The president of the deputies union says working in Detroit's jails "has now become a death sentence."
In a letter to members on Sunday, Reginald Crawford, president of the Wayne County Deputies Sheriffs' Association, accuses county officials of downplaying the crisis, releasing false numbers to employees, while releasing sick and untested inmates into the community.
No government official from Lansing to Detroit has adequately addressed the pandemic within the jails, despite months of warnings that fetid conditions made them an ideal incubator for the coronavirus.
Detroit is the hardest-stricken city in Michigan for COVID-19 deaths (158) and infections (4,495), totaling more than one-quarter of all cases while making up just seven percent of the state's population.
The jails are a primary culprit, Crawford believes:
"I [am] calling for every Deputy, all Command Officers, all Medical Staff, all Civilians and all Inmates to be TESTED IMMEDIATELY for COVID-19. (2) Calling for a deep cleaning and sanitizing of Jail Division 1 IMMEDIATELY. (3) Report real numbers of Inmates, Deputies and others that have tested positive for COVID-19," he wrote.
"The WCDSA Executive Board and I were told by the Sheriff's Office that NO inmates have tested positive for COVID-19, however sick inmates haven't been tested and are released from jail into the community."

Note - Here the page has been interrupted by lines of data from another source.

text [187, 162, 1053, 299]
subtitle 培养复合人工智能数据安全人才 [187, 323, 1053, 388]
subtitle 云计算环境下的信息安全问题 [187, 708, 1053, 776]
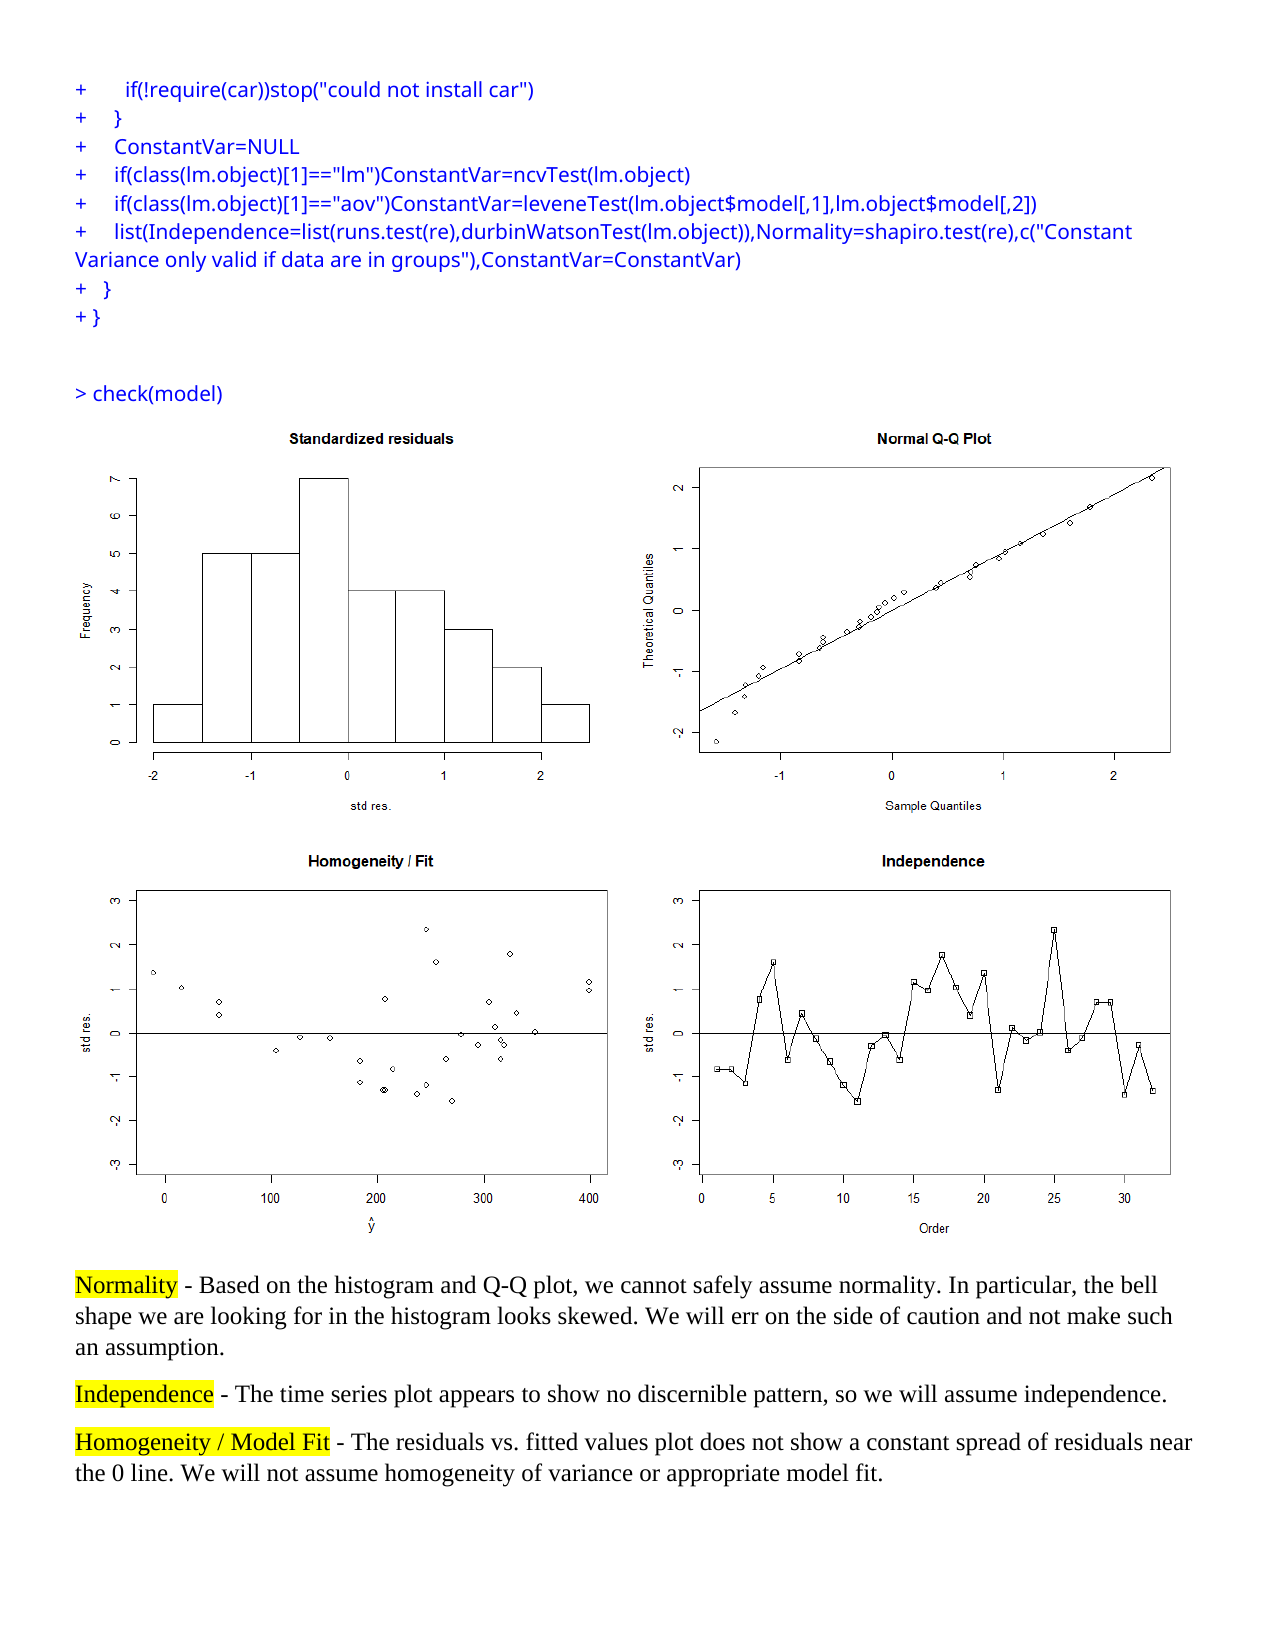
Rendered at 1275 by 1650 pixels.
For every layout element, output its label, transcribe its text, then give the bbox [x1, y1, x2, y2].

text + list(Independence=list(runs.test(re),durbinWatsonTest(lm.object)),Normality=shapiro.test(re),c("Constant Variance only valid if data are in groups"),ConstantVar=ConstantVar) [75, 217, 1200, 274]
text + ConstantVar=NULL [75, 132, 1200, 160]
text Independence - The time series plot appears to show no discernible pattern, so we will assume independence. [75, 1379, 1200, 1408]
picture [75, 407, 1200, 1251]
text + } [75, 103, 1200, 132]
text + if(class(lm.object)[1]=="aov")ConstantVar=leveneTest(lm.object$model[,1],lm.object$model[,2]) [75, 189, 1200, 217]
text Homogeneity / Model Fit - The residuals vs. fitted values plot does not show a constant spread of residuals near the 0 line. We will not assume homogeneity of variance or appropriate model fit. [75, 1427, 1200, 1487]
text + if(!require(car))stop("could not install car") [75, 75, 1200, 103]
text + } [75, 302, 1200, 331]
text + if(class(lm.object)[1]=="lm")ConstantVar=ncvTest(lm.object) [75, 160, 1200, 189]
text + } [75, 274, 1200, 302]
text > check(model) [75, 379, 1200, 407]
text Normality - Based on the histogram and Q-Q plot, we cannot safely assume normality. In particular, the bell shape we are looking for in the histogram looks skewed. We will err on the side of caution and not make such an assumption. [75, 1270, 1200, 1361]
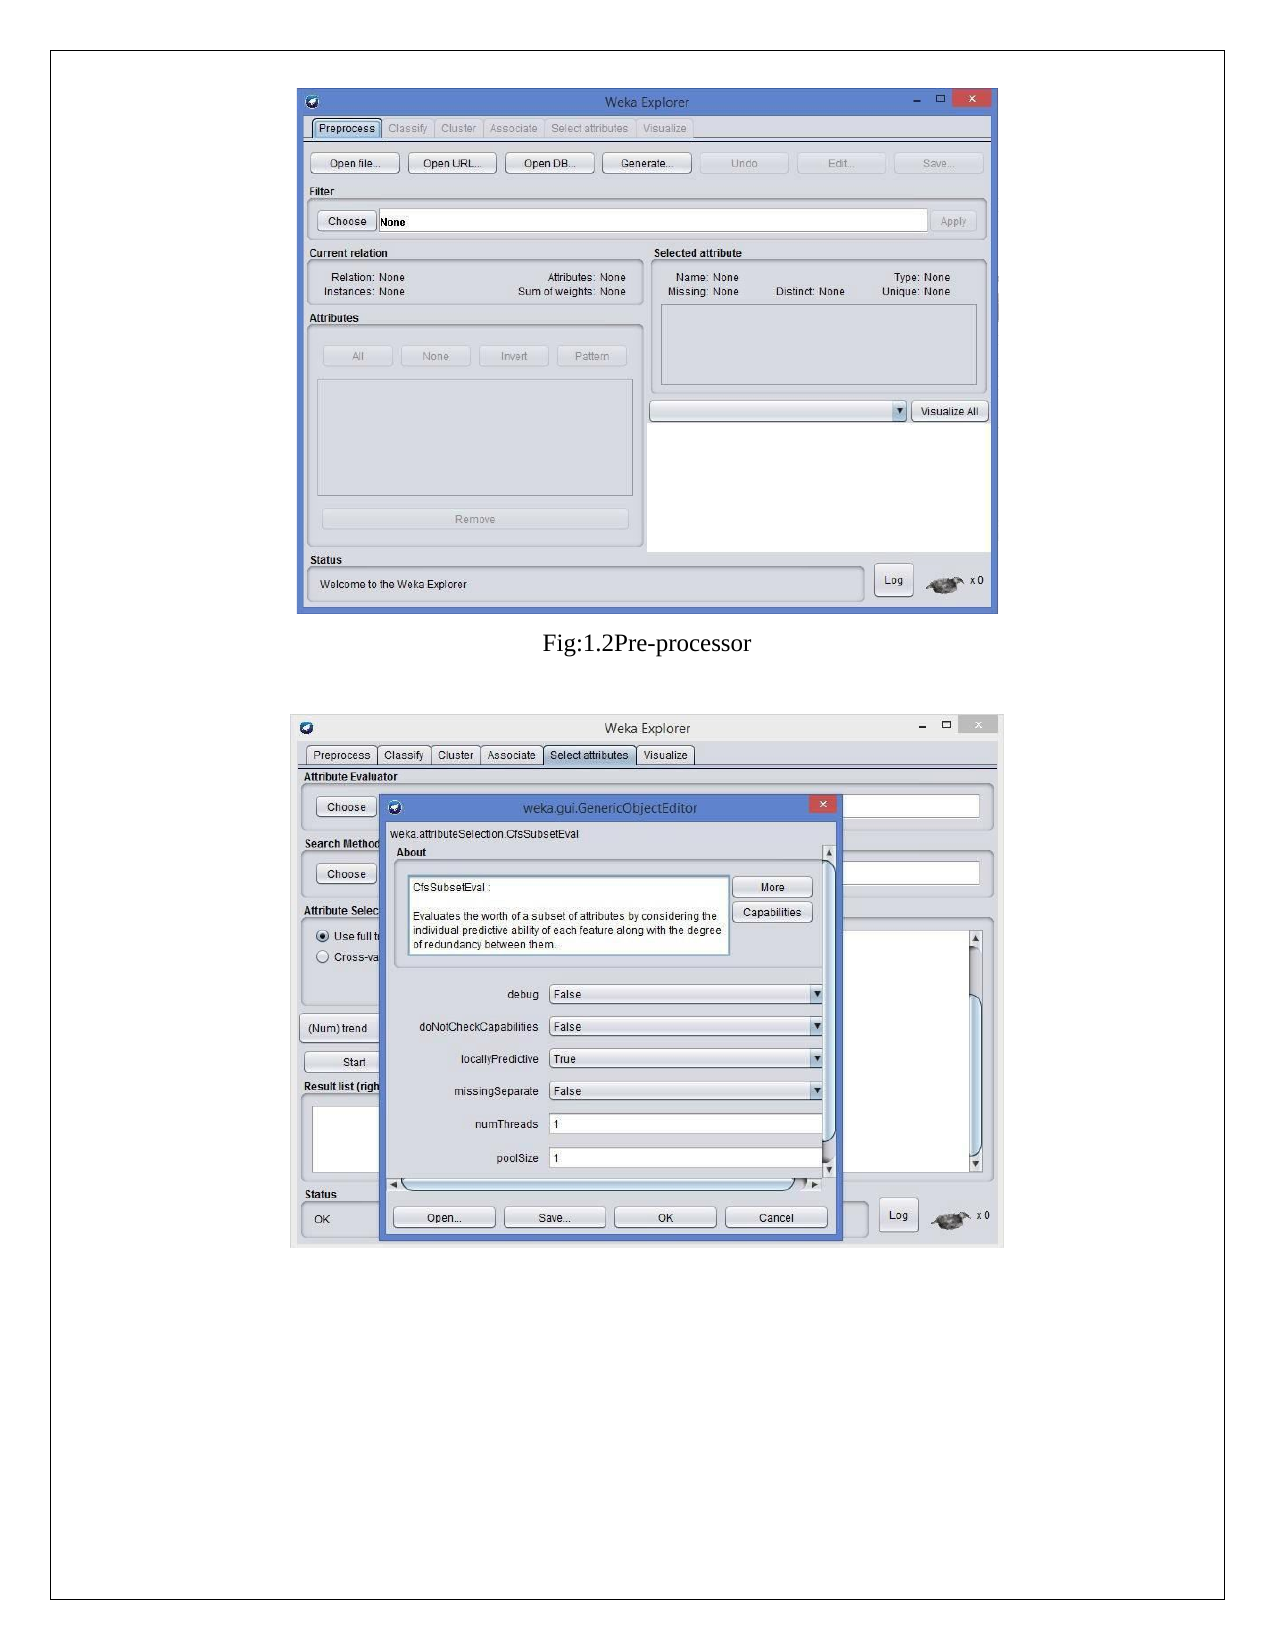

Officially, 65 employees have tested positive as of Friday morning. Two are dead: Donafay Collins, commander of the maximum security unit, and Cpl. Dean Savard, who died Friday and worked at medical intake. At least 80 other employees have been quarantined.
At the same time, the county reports no infections among inmates, while having released more than 400 people over the past week.